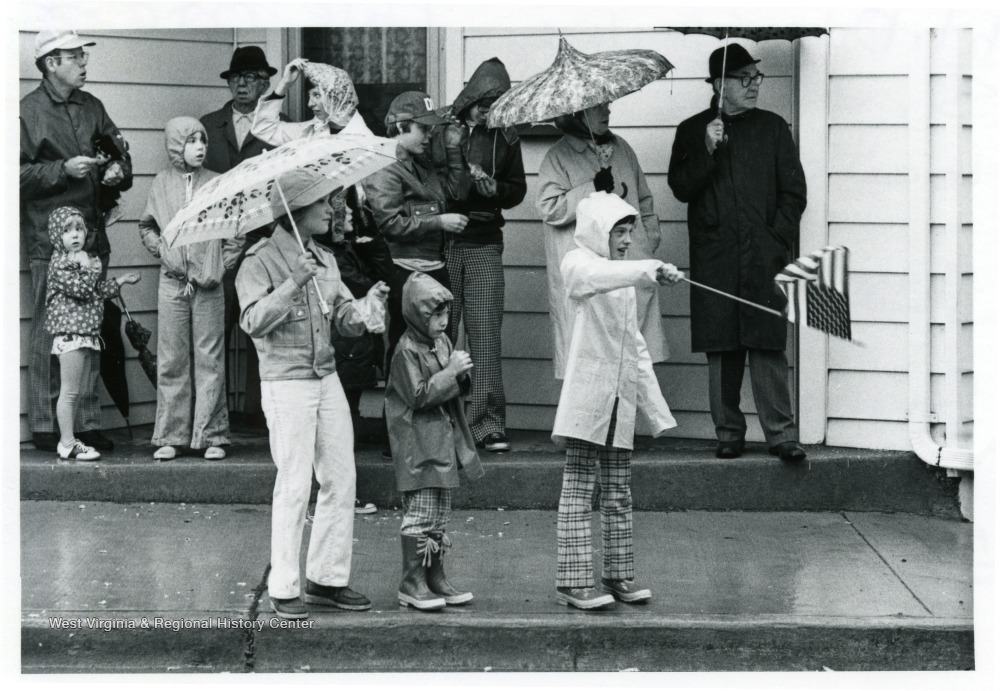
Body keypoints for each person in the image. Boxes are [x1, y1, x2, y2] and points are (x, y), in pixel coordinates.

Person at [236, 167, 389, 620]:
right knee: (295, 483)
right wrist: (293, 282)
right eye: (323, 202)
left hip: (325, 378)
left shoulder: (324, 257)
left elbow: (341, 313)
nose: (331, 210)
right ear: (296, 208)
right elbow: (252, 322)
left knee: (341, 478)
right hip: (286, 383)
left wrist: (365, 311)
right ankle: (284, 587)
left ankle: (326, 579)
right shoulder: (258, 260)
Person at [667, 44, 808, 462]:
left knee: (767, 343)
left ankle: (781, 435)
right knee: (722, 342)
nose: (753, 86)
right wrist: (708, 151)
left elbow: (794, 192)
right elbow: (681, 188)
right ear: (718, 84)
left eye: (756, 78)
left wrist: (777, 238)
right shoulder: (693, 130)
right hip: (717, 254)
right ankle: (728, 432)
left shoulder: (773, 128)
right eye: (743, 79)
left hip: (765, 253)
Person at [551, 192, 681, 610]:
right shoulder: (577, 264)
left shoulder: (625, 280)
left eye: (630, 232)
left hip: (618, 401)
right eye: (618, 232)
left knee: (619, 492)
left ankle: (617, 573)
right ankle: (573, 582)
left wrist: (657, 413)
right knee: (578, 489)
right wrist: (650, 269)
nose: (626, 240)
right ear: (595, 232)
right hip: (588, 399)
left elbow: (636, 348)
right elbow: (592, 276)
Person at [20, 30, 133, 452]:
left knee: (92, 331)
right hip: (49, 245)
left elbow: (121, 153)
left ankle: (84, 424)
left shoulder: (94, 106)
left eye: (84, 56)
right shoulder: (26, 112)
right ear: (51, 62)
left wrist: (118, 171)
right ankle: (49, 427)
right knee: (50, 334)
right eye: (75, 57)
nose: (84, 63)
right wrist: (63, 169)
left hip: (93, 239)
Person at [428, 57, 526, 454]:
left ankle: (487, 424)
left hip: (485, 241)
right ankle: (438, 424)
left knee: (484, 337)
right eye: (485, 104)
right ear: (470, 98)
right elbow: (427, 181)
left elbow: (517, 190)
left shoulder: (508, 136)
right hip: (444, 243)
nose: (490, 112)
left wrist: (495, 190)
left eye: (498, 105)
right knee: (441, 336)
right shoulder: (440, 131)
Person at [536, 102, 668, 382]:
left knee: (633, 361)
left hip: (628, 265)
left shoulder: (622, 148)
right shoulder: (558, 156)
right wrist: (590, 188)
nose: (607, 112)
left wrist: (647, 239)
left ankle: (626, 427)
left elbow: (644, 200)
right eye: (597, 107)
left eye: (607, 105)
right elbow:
---
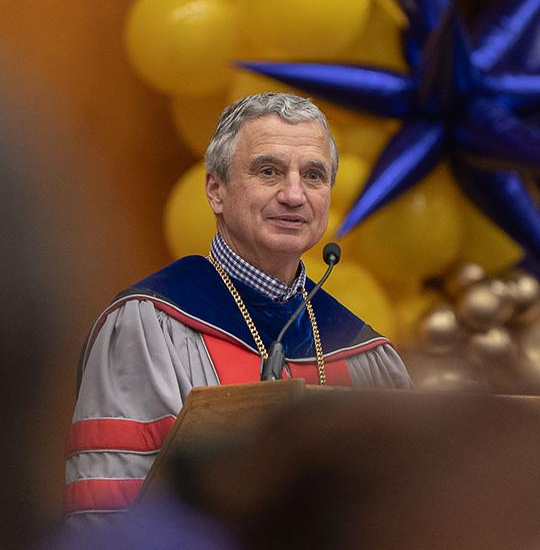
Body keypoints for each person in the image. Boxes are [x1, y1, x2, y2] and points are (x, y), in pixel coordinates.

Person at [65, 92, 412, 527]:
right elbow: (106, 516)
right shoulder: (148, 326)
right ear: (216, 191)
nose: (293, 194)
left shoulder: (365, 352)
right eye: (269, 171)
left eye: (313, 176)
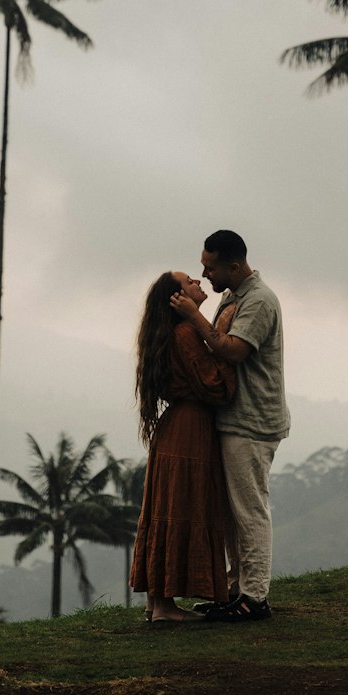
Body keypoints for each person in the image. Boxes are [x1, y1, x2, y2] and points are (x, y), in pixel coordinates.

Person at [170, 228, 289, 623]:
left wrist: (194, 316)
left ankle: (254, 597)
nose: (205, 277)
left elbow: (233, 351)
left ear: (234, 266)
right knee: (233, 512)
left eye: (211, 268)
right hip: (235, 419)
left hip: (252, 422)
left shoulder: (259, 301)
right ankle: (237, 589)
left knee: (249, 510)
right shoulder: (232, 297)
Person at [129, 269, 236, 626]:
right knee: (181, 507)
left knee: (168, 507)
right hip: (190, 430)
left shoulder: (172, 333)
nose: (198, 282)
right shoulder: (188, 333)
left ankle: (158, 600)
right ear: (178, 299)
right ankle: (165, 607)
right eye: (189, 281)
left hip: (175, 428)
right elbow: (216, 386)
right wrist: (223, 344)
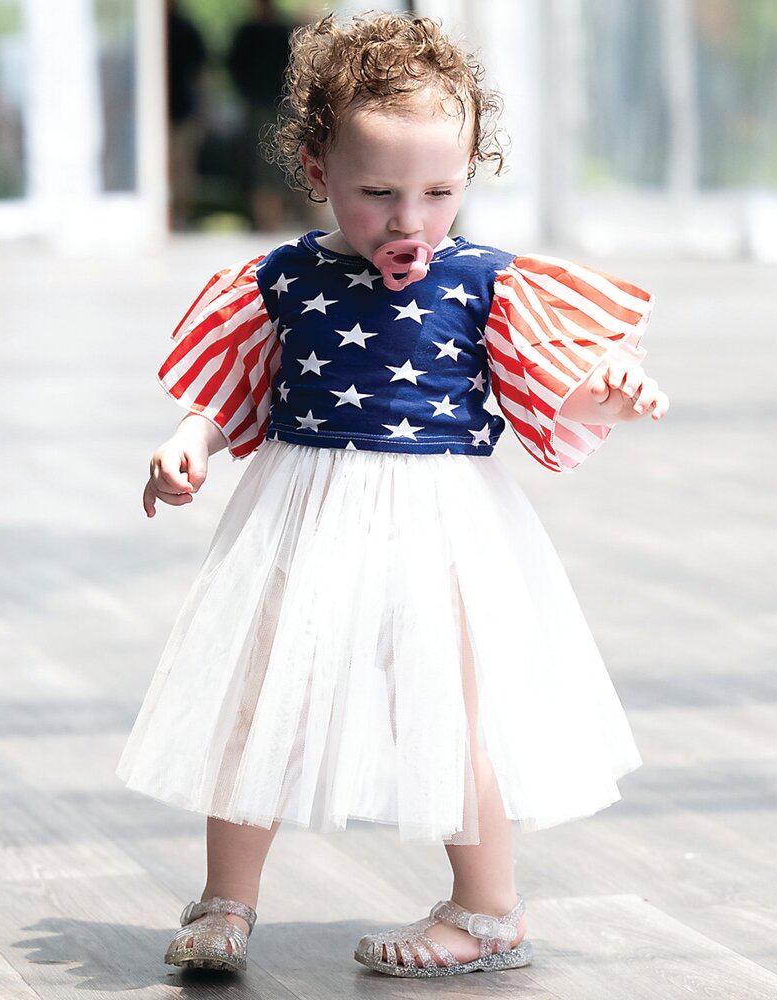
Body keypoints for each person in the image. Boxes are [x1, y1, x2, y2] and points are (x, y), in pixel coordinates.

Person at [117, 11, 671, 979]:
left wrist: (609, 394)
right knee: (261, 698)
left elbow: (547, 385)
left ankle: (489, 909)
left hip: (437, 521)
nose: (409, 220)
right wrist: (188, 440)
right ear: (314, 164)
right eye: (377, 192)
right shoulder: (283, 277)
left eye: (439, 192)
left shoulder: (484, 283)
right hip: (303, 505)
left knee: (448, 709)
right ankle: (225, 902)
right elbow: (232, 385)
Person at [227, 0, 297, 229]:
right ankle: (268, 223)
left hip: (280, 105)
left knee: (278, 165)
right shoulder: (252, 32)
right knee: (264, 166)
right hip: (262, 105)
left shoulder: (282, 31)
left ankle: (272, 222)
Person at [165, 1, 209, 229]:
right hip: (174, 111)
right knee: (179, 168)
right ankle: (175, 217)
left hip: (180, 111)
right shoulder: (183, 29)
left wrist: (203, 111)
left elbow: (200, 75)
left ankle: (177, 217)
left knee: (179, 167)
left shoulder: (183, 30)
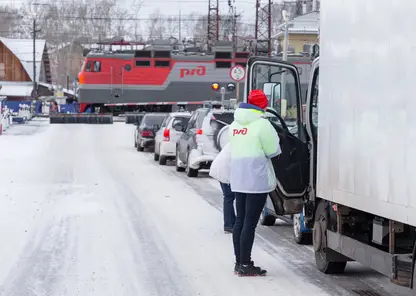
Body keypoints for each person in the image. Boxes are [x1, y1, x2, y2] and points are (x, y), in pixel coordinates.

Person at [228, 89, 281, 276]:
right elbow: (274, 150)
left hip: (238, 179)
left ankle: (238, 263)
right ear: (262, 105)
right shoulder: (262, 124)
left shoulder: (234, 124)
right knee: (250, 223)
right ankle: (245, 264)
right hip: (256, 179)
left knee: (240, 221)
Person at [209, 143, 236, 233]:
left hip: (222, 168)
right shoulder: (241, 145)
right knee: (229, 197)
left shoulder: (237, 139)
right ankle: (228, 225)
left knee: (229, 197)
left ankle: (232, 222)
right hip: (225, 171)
---
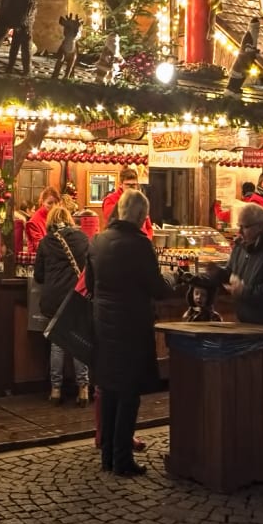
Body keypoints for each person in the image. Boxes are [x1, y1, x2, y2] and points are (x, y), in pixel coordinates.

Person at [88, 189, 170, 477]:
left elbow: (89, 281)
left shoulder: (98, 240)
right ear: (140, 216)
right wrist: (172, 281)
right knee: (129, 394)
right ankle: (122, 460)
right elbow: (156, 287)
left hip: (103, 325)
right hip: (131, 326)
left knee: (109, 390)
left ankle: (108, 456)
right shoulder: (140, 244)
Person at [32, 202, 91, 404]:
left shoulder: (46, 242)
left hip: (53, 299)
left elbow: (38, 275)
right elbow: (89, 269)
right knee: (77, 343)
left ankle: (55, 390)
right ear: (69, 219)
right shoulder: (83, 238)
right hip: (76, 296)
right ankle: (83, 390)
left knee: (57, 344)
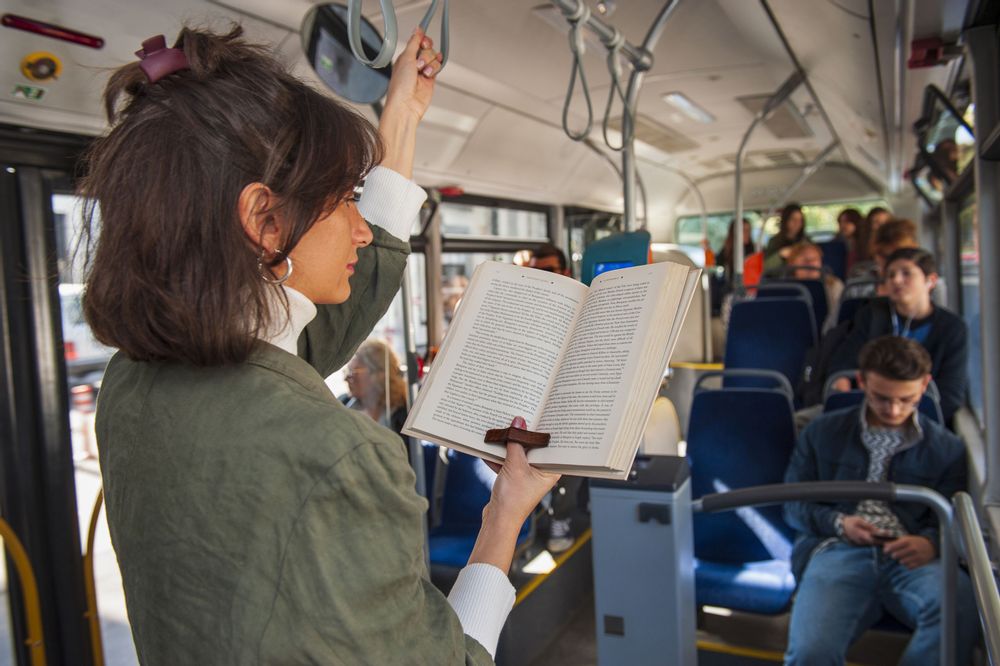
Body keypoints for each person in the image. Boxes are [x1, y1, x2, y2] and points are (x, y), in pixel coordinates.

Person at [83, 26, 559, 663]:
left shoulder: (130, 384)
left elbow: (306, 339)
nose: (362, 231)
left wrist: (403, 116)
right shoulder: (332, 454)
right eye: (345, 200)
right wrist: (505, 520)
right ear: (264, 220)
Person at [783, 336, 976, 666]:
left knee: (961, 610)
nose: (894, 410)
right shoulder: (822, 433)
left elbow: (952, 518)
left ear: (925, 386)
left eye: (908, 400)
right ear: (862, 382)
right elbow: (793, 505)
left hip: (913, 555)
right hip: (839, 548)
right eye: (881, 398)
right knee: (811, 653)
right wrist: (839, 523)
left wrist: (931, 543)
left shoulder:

▶ [EXERCISE OBJECTIVE]: Throughout the material above, count each line holding "nose" and answer with the total alone.

▶ [ANSWER FOR THIS EXERCISE]: 12